Pero, como pasa siempre en estos casos, un día se coló un incontinente verbal. Y lo soltó todo. Podías creértelo o no, pero soltó una retahíla de datos tan impactantes para el mundo de la ufología que muchos decidieron que había que creérselos.
Era Lazar, un ingeniero que juró hasta en arameo que nunca hablaría de nada de lo que viera o hiciera allí. Trabajó durante unos meses en el área 51 hasta que le echaron por irse por las noches con sus amigos a los alrededores de la zona restringida a ver ovnis. Un día lo descubrieron y, cómo no, le dijeron que allí no entraba más.
Bob decidió convertirse en la primera persona de la historia que iba a hablar en público de lo que había vivido allí dentro y concedió una entrevista a una televisión a la que dio su testimonio con la cara distorsionada. Pero lo dijo todo. Contó que allí dentro había tocado un ovni con sus propias manos antes de que su jefe le diera un manotazo, que estaba hecho de un material nunca visto antes, que no tenía ensamblaje, ni tornillos ni soldaduras. Dijo que había una pista de nueve kilómetros y que allí se hacían experimentos con aeronaves avanzadas.
El Pentágono ni confirmó ni desmintió, pero amplió las lindes del área 51 para que se viera menos desde fuera. Y entonces llegó el folclore.
La voz se corrió por todo el mundo, que se apresuró a viajar a la zona para ver a los seres del más allá cara a cara. Y se abrió el museo. Joe y Pat Travis inauguraron un restaurante-bar-motel donde hay que estar realmente muy cansado para querer pasar una noche, a menos que seas de corazón fuerte.
El restaurante está repleto de fotos de avistamientos, de platillos volantes (todos de formas semejantes sobrevolando los cielos del planeta), fotos de extraterrestres de ojos negros tamaño XXL, reproducciones de seres de otros mundos tamaño natural —entendiendo por tamaño natural la altura de un niño de seis o siete años— y las fotos de Bob Lazar, el hombre que lo confesó todo, pero de quien ninguna universidad conocida tiene referencias. ¿No fue nunca a alguna o la CIA borró todas sus huellas? Ahí queda la incógnita.
No importa. Del techo del Little A’Le’Inn cuelgan miles de billetes de un dólar que van dejando los visitantes, lo que da una idea del número de turistas que llegan a la zona.

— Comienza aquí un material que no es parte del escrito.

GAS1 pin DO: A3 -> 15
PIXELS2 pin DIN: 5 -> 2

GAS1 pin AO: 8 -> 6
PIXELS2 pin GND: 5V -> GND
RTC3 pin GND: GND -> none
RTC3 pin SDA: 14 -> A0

En el parking del pueblo, junto a la gran maqueta de una nave espacial que cuelga de un camión grúa, las autocaravanas se acumulan al caer la noche a la espera de que aparezca alguna luz en el horizonte.

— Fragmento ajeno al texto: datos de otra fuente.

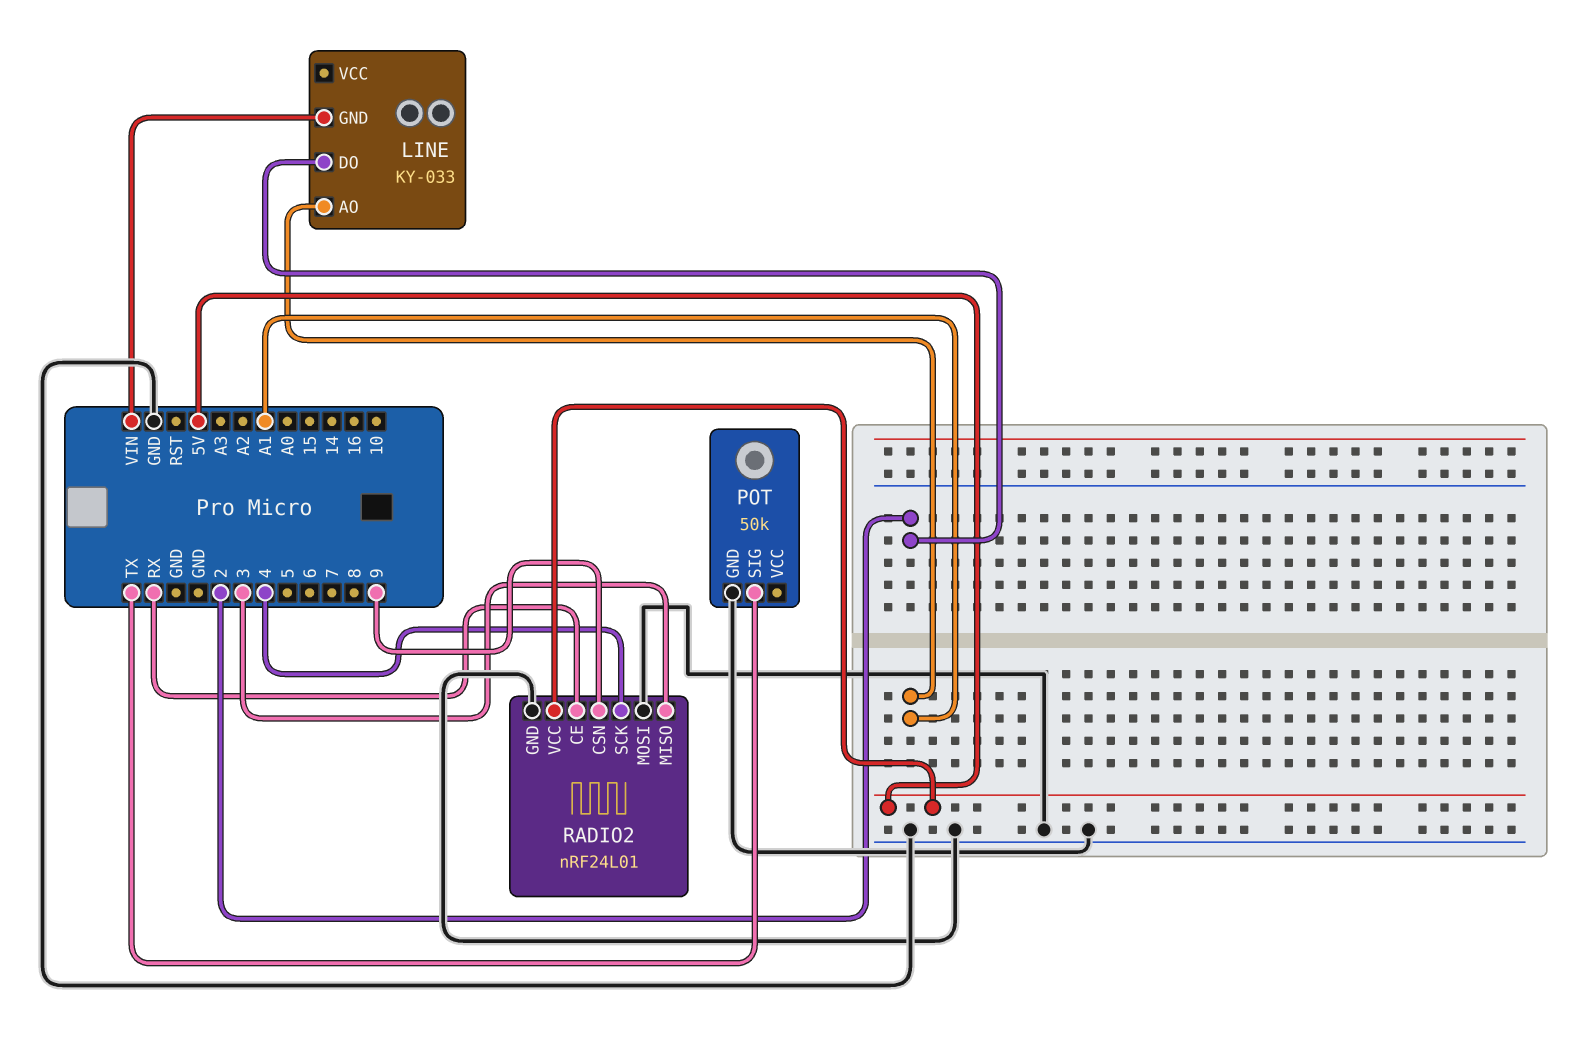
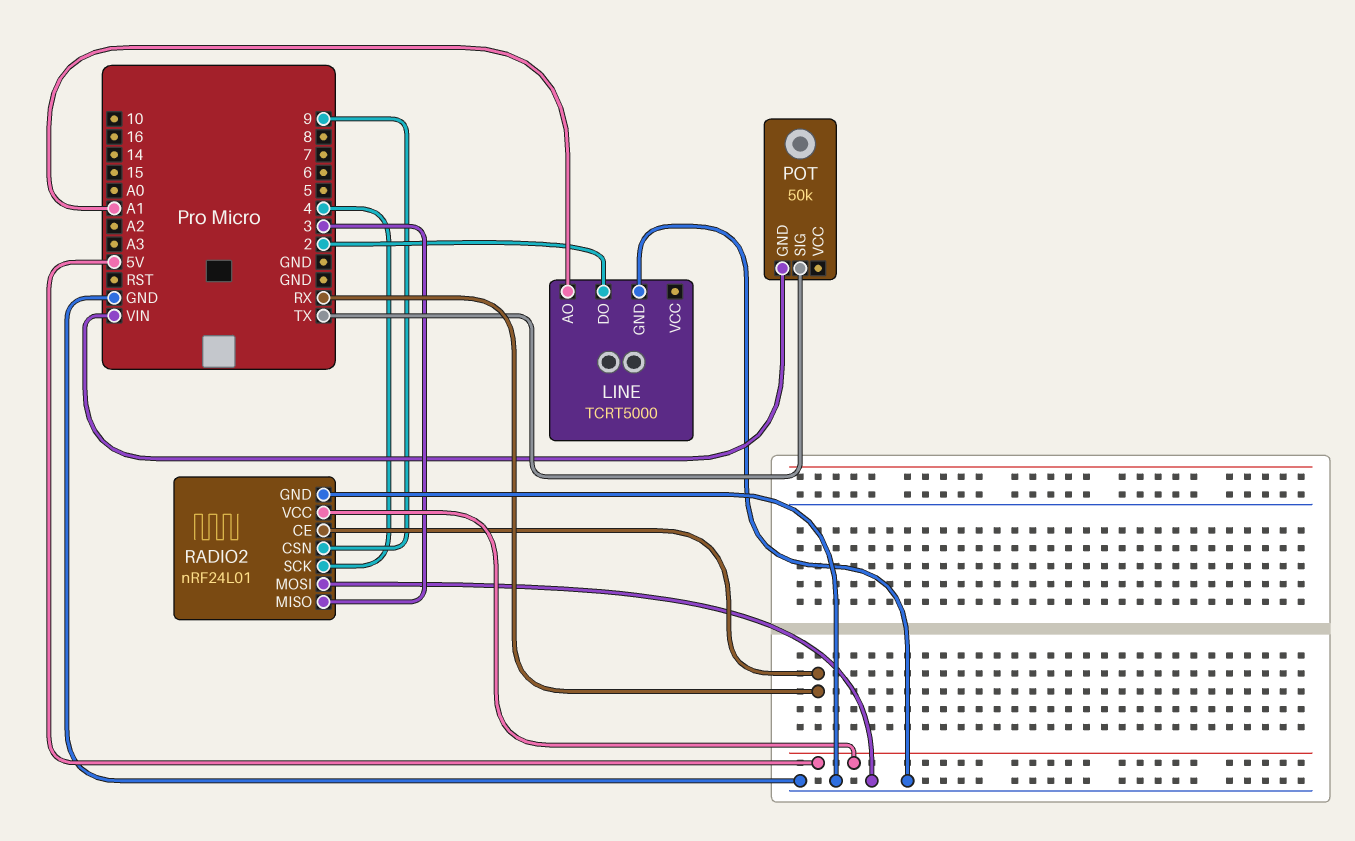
LINE: KY-033 -> TCRT5000
LINE pin GND: VIN -> GND
POT pin GND: GND -> VIN

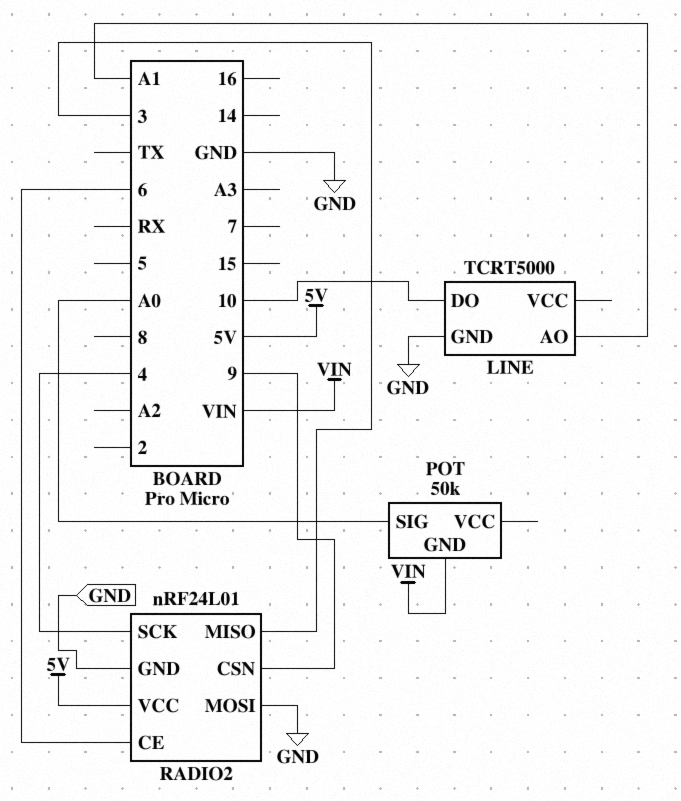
LINE pin DO: 2 -> 10
POT pin SIG: TX -> A0
RADIO2 pin CE: RX -> 6

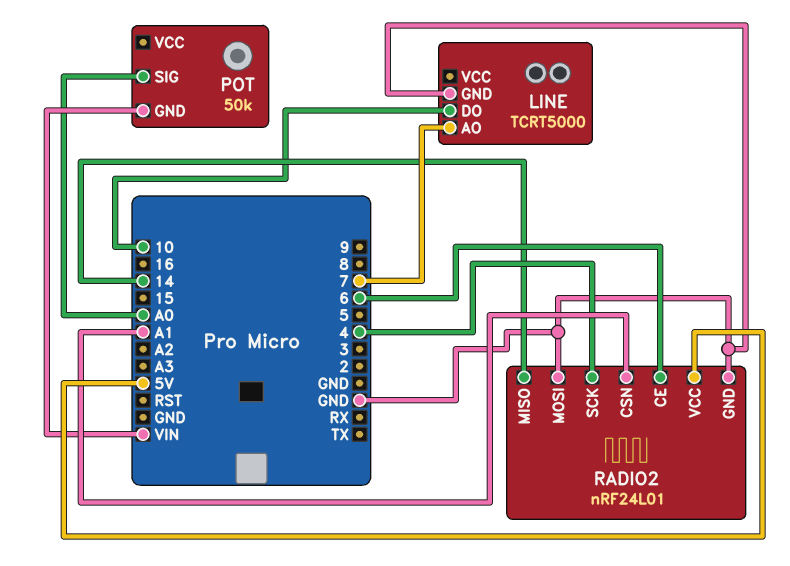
LINE pin AO: A1 -> 7
RADIO2 pin CSN: 9 -> A1
RADIO2 pin MISO: 3 -> 14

Cuando se desclasificaron algunos documentos sobre los modelos de aviones espía que se habían probado y desarrollado en el área 51 y se supo que el avión furtivo de ataque estadounidense F-117 fue probado allí, más de uno se quedó pensando si aquello no sería lo que aparecía en el cielo al caer la tarde. No en vano, uno de los modelos, el Nighthawk, era nocturno. Es negro, de aspecto siniestro, de forma triangular y muy brillante. Lo más parecido en la Tierra a un ovni.
Hay teorías que indican que el gobierno de EEUU está permitiendo explícitamente tratos con extraterrestres a cambio de tecnología. De momento, Joe y Pat siguen sirviendo hamburguesas a los turistas y las casas móviles de Rachel continúan siendo eso, móviles, porque lo cierto es que, por muchos ovnis que se avisten, a muy pocos les apetece quedarse en el más allá (antes de tiempo).